Still, Reagan and Gorbachev did eliminate an entire class of nuclear weapons via the intermediate range nuclear forces (INF) treaty, as represented by the American Pershing II and Soviet SS-20 missiles as well as ground-launched nuclear cruise missiles. Sadly, I recall talking to a senior colleague in the early 1990s who relayed an anecdote that he (or someone he knew, I can’t quite recall) had talked to Reagan and praised the ex-president for that achievement, only to be met with a vague look because Reagan apparently couldn’t remember by that point. It appears Reagan did start to suffer from memory loss in his second term in office, and by the early 1990s it wouldn’t surprise me if he couldn’t recall details of nuclear treaties.

Reagan and Gorbachev sign the INF Treaty, which eliminated an entire class of nuclear weapons

Even so, Reagan, despite all his flaws, had a bold vision motivated by human decency. He was something more than a bumbler, and indeed his energy and eloquence were leagues ahead of what Joe Biden exhibits today.

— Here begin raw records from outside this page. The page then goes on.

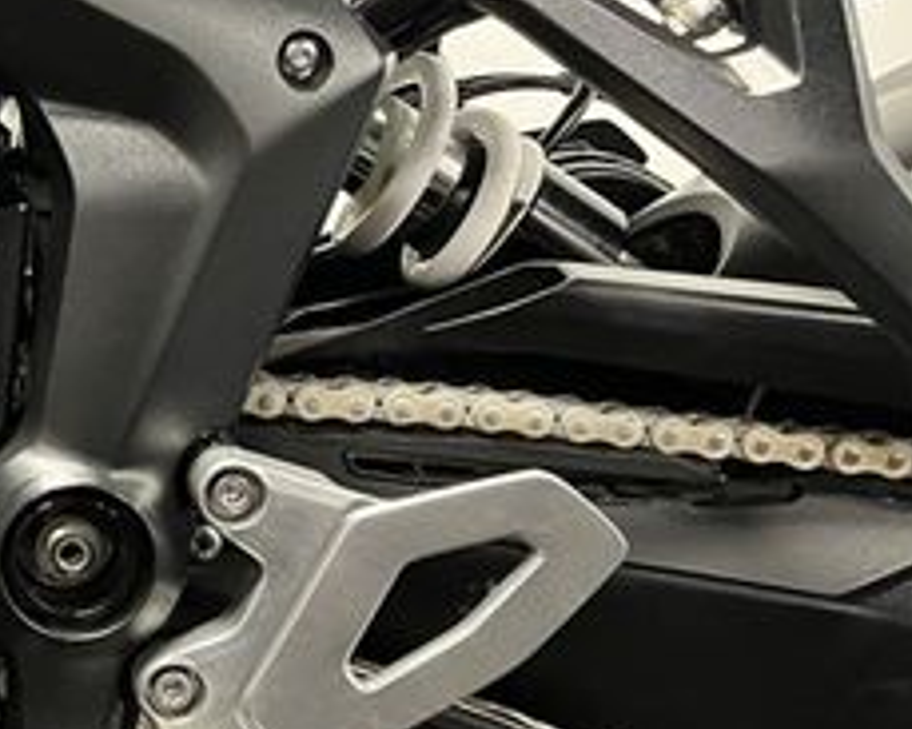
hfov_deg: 23.7
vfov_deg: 21.3
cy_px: 147
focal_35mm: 71
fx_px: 1916
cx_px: -259
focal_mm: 5.1
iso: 500
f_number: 1.6
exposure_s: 1/25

Which put me to mind of this classic “Saturday Night Live” of Reagan in action. Of course, it’s a spoof, but it’s well done and funny while capturing something of Reagan’s own sense of humor:

Please, dear readers, don’t tell me all the crimes of Reagan in the comments section. Nor do I want anyone to whitewash the man. Today, I just wanted to capture Reagan’s abhorrence of nuclear war, which got him to dream of SDI (“Star Wars”) and which almost produced a major breakthrough in total nuclear disarmament.

How shameful is it that Reagan could dream big with Gorbachev but that Biden can’t speak at all to Vladimir Putin?